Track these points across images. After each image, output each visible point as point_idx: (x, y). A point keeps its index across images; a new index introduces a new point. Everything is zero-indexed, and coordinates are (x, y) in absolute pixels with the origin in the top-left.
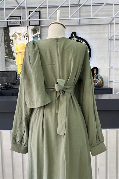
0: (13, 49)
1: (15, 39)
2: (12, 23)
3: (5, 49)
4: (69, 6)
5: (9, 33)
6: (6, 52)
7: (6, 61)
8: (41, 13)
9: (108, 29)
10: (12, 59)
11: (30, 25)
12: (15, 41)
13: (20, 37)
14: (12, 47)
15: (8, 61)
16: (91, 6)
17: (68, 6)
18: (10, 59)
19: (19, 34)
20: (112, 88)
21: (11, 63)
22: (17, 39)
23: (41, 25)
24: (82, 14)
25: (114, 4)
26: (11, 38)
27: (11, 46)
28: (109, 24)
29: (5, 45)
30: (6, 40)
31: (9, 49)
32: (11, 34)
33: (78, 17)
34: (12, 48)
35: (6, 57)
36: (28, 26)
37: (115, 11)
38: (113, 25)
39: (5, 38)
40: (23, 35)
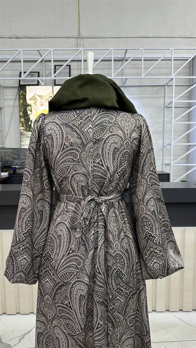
0: (32, 117)
3: (21, 117)
4: (113, 61)
5: (25, 95)
6: (21, 122)
7: (21, 134)
8: (71, 67)
9: (163, 92)
12: (34, 106)
13: (41, 101)
15: (24, 134)
16: (143, 60)
17: (111, 60)
18: (27, 131)
20: (169, 172)
22: (38, 103)
25: (173, 59)
26: (29, 102)
27: (29, 113)
28: (165, 86)
29: (20, 111)
30: (22, 104)
31: (26, 118)
32: (28, 97)
33: (123, 76)
34: (30, 116)
35: (21, 128)
36: (52, 86)
37: (174, 68)
38: (171, 87)
39: (19, 101)
40: (45, 98)
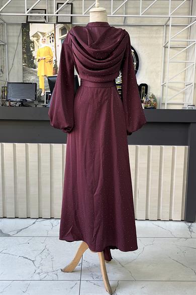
0: (34, 54)
1: (37, 40)
2: (34, 18)
5: (29, 32)
7: (24, 70)
8: (74, 6)
9: (162, 32)
10: (32, 67)
11: (58, 23)
12: (37, 43)
14: (32, 51)
15: (26, 71)
18: (29, 67)
19: (43, 34)
21: (31, 73)
22: (40, 41)
23: (73, 23)
24: (129, 11)
26: (32, 39)
27: (31, 49)
28: (164, 26)
29: (23, 48)
30: (25, 41)
31: (29, 54)
33: (123, 14)
35: (24, 64)
36: (55, 24)
38: (169, 27)
39: (23, 38)
40: (48, 36)
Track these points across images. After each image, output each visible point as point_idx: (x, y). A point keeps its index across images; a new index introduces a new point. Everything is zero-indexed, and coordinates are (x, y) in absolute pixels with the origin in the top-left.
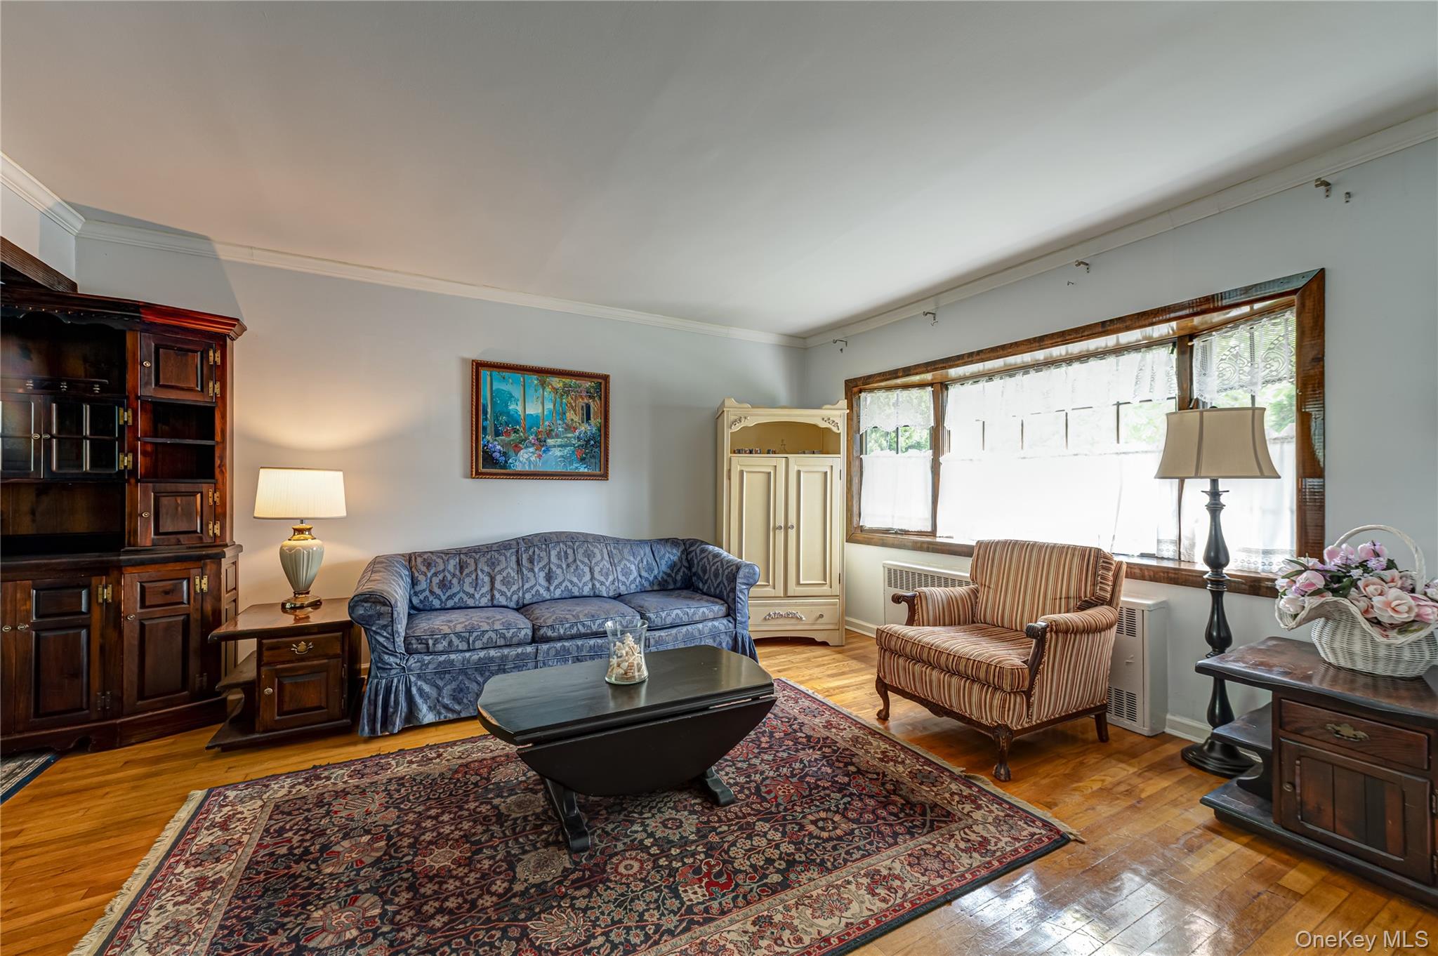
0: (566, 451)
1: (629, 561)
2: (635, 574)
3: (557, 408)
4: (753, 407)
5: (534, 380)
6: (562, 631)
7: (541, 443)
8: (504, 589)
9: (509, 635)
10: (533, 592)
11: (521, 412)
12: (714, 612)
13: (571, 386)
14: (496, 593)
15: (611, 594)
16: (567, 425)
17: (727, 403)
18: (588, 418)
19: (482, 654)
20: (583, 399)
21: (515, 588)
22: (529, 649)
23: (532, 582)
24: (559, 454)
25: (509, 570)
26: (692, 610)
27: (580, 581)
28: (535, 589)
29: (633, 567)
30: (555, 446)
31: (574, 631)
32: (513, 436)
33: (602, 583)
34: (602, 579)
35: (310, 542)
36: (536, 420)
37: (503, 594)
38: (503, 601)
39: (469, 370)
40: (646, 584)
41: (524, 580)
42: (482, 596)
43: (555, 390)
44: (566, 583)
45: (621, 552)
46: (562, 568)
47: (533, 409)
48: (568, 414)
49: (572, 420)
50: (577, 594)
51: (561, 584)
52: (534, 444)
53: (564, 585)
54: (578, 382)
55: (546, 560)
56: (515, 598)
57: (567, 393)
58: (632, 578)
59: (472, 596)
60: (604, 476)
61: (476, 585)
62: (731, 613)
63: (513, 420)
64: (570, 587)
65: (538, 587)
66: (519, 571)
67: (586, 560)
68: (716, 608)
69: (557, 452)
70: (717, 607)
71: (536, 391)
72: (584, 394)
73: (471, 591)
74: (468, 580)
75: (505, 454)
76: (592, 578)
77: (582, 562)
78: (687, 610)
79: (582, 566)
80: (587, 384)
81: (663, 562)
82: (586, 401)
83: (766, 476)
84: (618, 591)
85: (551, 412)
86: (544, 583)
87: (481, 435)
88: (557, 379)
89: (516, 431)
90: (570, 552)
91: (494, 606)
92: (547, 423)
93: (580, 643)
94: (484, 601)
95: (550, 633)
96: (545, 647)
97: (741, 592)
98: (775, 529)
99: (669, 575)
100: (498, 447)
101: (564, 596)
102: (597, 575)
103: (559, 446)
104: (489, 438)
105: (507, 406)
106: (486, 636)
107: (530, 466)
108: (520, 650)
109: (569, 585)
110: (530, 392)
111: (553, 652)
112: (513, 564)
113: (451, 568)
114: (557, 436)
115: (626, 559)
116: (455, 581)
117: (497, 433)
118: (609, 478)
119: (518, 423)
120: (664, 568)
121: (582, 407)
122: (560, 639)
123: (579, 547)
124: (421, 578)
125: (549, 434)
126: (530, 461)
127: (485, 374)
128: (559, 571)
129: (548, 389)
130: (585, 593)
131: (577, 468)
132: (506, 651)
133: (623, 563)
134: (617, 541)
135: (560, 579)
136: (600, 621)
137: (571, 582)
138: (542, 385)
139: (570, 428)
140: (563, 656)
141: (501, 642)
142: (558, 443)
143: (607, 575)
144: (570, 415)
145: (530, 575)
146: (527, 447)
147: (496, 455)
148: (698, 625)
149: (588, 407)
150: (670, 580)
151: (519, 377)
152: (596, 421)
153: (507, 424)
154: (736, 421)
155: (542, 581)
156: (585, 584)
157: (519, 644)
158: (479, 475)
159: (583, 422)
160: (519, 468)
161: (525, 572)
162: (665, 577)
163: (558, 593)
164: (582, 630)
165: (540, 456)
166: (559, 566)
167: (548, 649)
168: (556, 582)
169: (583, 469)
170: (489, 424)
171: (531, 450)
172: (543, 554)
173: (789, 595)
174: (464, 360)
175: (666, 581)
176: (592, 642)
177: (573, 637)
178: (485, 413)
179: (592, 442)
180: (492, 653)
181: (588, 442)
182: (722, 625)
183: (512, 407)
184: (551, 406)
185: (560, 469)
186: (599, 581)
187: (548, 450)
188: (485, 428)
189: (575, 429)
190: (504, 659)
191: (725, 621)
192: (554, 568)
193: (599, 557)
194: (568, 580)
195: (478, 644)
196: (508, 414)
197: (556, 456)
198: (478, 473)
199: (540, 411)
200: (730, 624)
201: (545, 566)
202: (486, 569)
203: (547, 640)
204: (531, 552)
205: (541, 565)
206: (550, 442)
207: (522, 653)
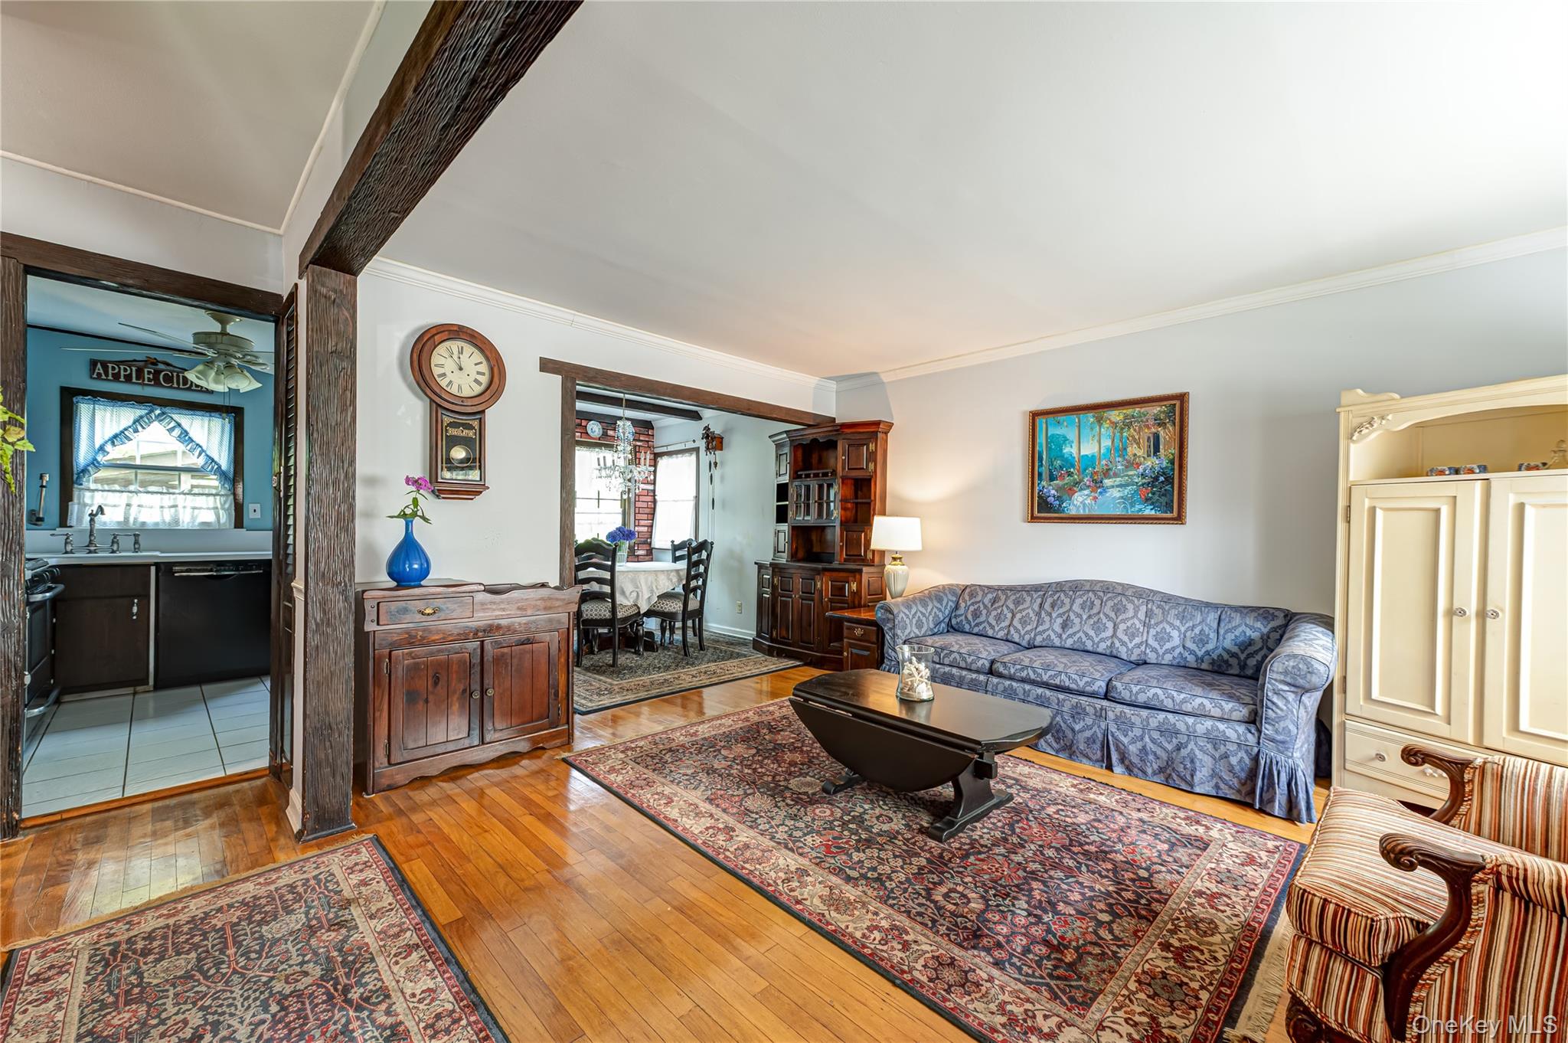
0: (1126, 491)
1: (1171, 625)
2: (1176, 641)
3: (1116, 444)
4: (1402, 397)
5: (1090, 417)
6: (1012, 671)
7: (1097, 484)
8: (1019, 627)
9: (969, 660)
10: (1045, 636)
11: (1075, 455)
12: (1222, 710)
13: (1133, 417)
14: (1012, 629)
15: (1134, 658)
16: (1128, 462)
17: (1347, 398)
18: (1157, 450)
19: (947, 669)
20: (1149, 428)
21: (1029, 628)
22: (982, 678)
23: (1046, 626)
24: (1118, 495)
25: (1030, 610)
26: (1182, 696)
27: (1097, 635)
28: (1047, 633)
29: (1175, 634)
30: (1113, 487)
31: (1024, 674)
32: (1067, 479)
33: (1123, 644)
34: (1126, 639)
35: (899, 567)
36: (1091, 460)
37: (1017, 631)
38: (1016, 638)
39: (1027, 420)
40: (1191, 659)
41: (1040, 622)
42: (1001, 629)
43: (1114, 424)
44: (1081, 634)
45: (1165, 613)
46: (1081, 618)
47: (1089, 449)
48: (1129, 449)
49: (1135, 455)
50: (1090, 648)
51: (1075, 634)
52: (1089, 487)
53: (1078, 636)
54: (1142, 410)
55: (1067, 607)
56: (1027, 637)
57: (1129, 425)
58: (1168, 646)
59: (992, 627)
60: (1179, 519)
61: (998, 618)
62: (1254, 720)
63: (1068, 463)
64: (1084, 639)
65: (1050, 632)
66: (1038, 614)
67: (1113, 615)
68: (1228, 706)
69: (1116, 493)
70: (1231, 705)
71: (1092, 429)
72: (1151, 422)
73: (994, 623)
74: (994, 613)
75: (1058, 498)
76: (1114, 635)
77: (1107, 616)
78: (1175, 694)
79: (1105, 620)
80: (1156, 409)
81: (1230, 636)
82: (1153, 430)
83: (1431, 515)
84: (1143, 657)
85: (1109, 450)
86: (1058, 629)
87: (1037, 481)
88: (1117, 412)
89: (1070, 474)
90: (1097, 602)
91: (1007, 641)
92: (1104, 462)
93: (1027, 687)
94: (1001, 634)
95: (1001, 669)
96: (995, 680)
97: (1277, 693)
98: (1451, 613)
99: (1233, 655)
100: (1053, 492)
101: (1075, 647)
102: (1120, 634)
103: (1118, 486)
104: (1044, 483)
105: (1061, 450)
106: (953, 656)
107: (1084, 509)
108: (974, 676)
109: (1083, 636)
110: (1085, 431)
111: (1001, 688)
112: (1036, 607)
113: (986, 601)
114: (1116, 475)
115: (1168, 623)
116: (984, 612)
117: (1052, 478)
118: (1188, 519)
119: (1073, 466)
120: (1228, 642)
121: (1149, 438)
122: (1011, 678)
123: (1110, 599)
124: (963, 605)
125: (1106, 473)
126: (1084, 504)
127: (1041, 422)
128: (1077, 621)
129: (1106, 425)
130: (1100, 650)
131: (1140, 510)
132: (964, 673)
133: (1161, 626)
134: (1168, 599)
135: (1075, 629)
136: (1053, 673)
137: (1086, 635)
138: (1099, 422)
139: (1132, 464)
140: (1010, 694)
141: (963, 664)
142: (1117, 483)
143: (1132, 636)
144: (1132, 449)
145: (1047, 619)
146: (1081, 489)
147: (1051, 499)
148: (1186, 718)
149: (1157, 437)
150: (1233, 661)
151: (1075, 418)
152: (1168, 451)
153: (1061, 468)
154: (1361, 426)
155: (1057, 628)
156: (1102, 640)
157: (978, 672)
158: (1033, 519)
159: (1149, 456)
160: (1073, 512)
161: (1043, 614)
162: (1226, 656)
163: (1069, 643)
164: (1033, 676)
165: (1095, 498)
166: (1079, 616)
167: (998, 684)
168: (1070, 631)
169: (1148, 511)
170: (1044, 470)
171: (1086, 492)
172: (1067, 601)
173: (1486, 743)
174: (1025, 413)
175: (1227, 662)
176: (1040, 691)
177: (1023, 681)
178: (1041, 459)
179: (1162, 479)
180: (954, 671)
181: (1156, 479)
182: (1235, 732)
183: (1066, 450)
184: (1109, 443)
185: (1118, 512)
186: (1120, 640)
187: (1105, 491)
188: (1040, 474)
189: (1139, 465)
190: (962, 678)
191: (1241, 729)
192: (1072, 616)
193: (1130, 613)
194: (1084, 632)
195: (947, 661)
196: (1062, 457)
197: (1114, 496)
198: (1033, 517)
199: (1096, 450)
200: (1249, 736)
201: (1064, 613)
202: (1012, 606)
203: (1000, 676)
204: (1055, 597)
205: (1061, 611)
206: (1107, 482)
207: (975, 680)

- **PROBLEM DETAILS**
Look above for the line with "118: (609, 478)" and the line with "162: (665, 577)"; transcribe both and all lines in between, exactly, and nothing else.

- **TASK ANSWER**
118: (609, 478)
119: (518, 423)
120: (664, 568)
121: (582, 407)
122: (560, 639)
123: (579, 547)
124: (421, 578)
125: (549, 434)
126: (530, 461)
127: (485, 374)
128: (559, 571)
129: (548, 389)
130: (585, 593)
131: (577, 468)
132: (506, 651)
133: (623, 563)
134: (617, 541)
135: (560, 579)
136: (600, 621)
137: (571, 582)
138: (542, 385)
139: (570, 428)
140: (563, 656)
141: (501, 642)
142: (558, 443)
143: (607, 575)
144: (570, 415)
145: (530, 575)
146: (527, 447)
147: (496, 455)
148: (698, 625)
149: (588, 407)
150: (670, 580)
151: (519, 377)
152: (596, 421)
153: (507, 424)
154: (736, 421)
155: (542, 581)
156: (585, 584)
157: (519, 644)
158: (479, 475)
159: (583, 422)
160: (519, 468)
161: (525, 572)
162: (665, 577)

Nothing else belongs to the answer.